Jean Luc Razakarivony (born September 10, 1975) is a Malagasy former swimmer, who specialized in breaststroke events. He is a three-time Olympian (1996, 2000, and 2004), a multiple-time Malagasy record holder in the 100 and 200 m breaststroke, and a member of Genève Natation 1885, based in Geneva, Switzerland.

Razakarivony made his first Malagasy team, as a 21-year-old, at the 1996 Summer Olympics in Atlanta. There, he failed to reach the top 16 final in the men's 100 m breaststroke, finishing in forty-first place with a time of 1:07.34.

On his second Olympic appearance in Sydney 2000, Razakarivony edged out Saudi Arabia's Ahmed Al-Kudmani to earn a third spot and fifty-fifth overall in heat one of the 100 m breaststroke by exactly a tenth of a second (0.10), establishing his own lifetime best at 1:05.97.

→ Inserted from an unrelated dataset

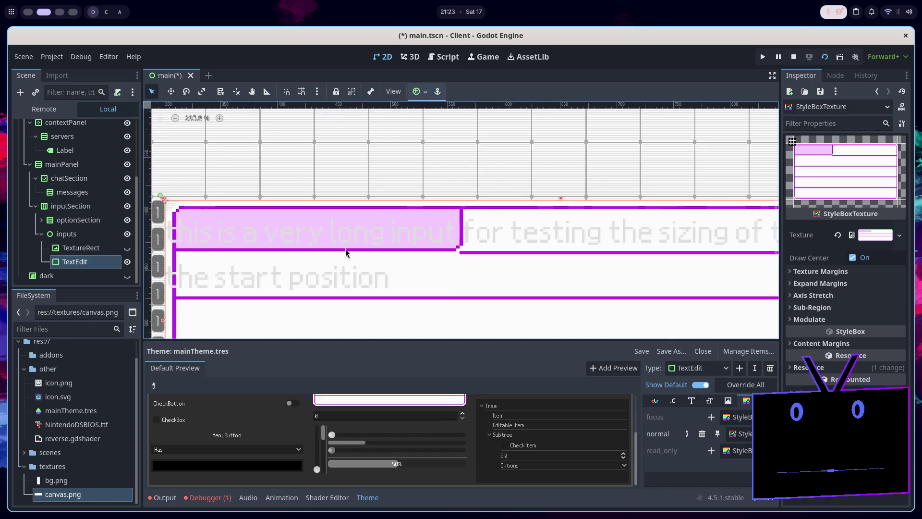
pyautogui.scroll(-2, 407, 221)
pyautogui.scroll(-5, 328, 200)
pyautogui.scroll(5, 455, 263)
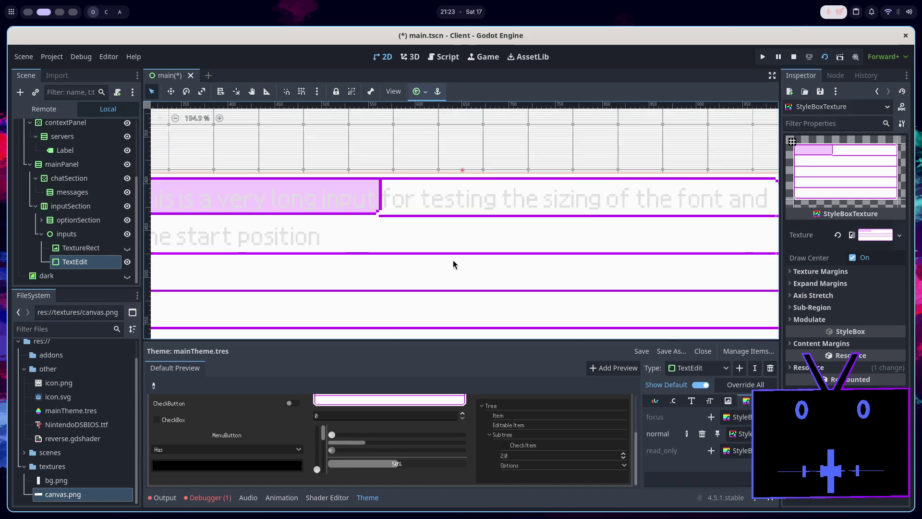
# Review texture margins and keep the StyleBoxTexture's vertical axis stretch set to Stretch.
pyautogui.click(844, 272)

Razakarivony swam for his third time in the 100 m breaststroke at the 2004 Summer Olympics in Athens. He received a Universality place from FINA in an entry time of 1:07.25. He challenged seven other swimmers in heat two, including Kyrgyzstan's Yevgeny Petrashov, who also competed with the same number of Games. He posted a time of 1:07.74 to save a sixth spot over Petrashov by four hundredths of a second (0.04). Razakarivony ended his third and final Olympic stint with a fifty-fourth-place effort on the first day of preliminaries.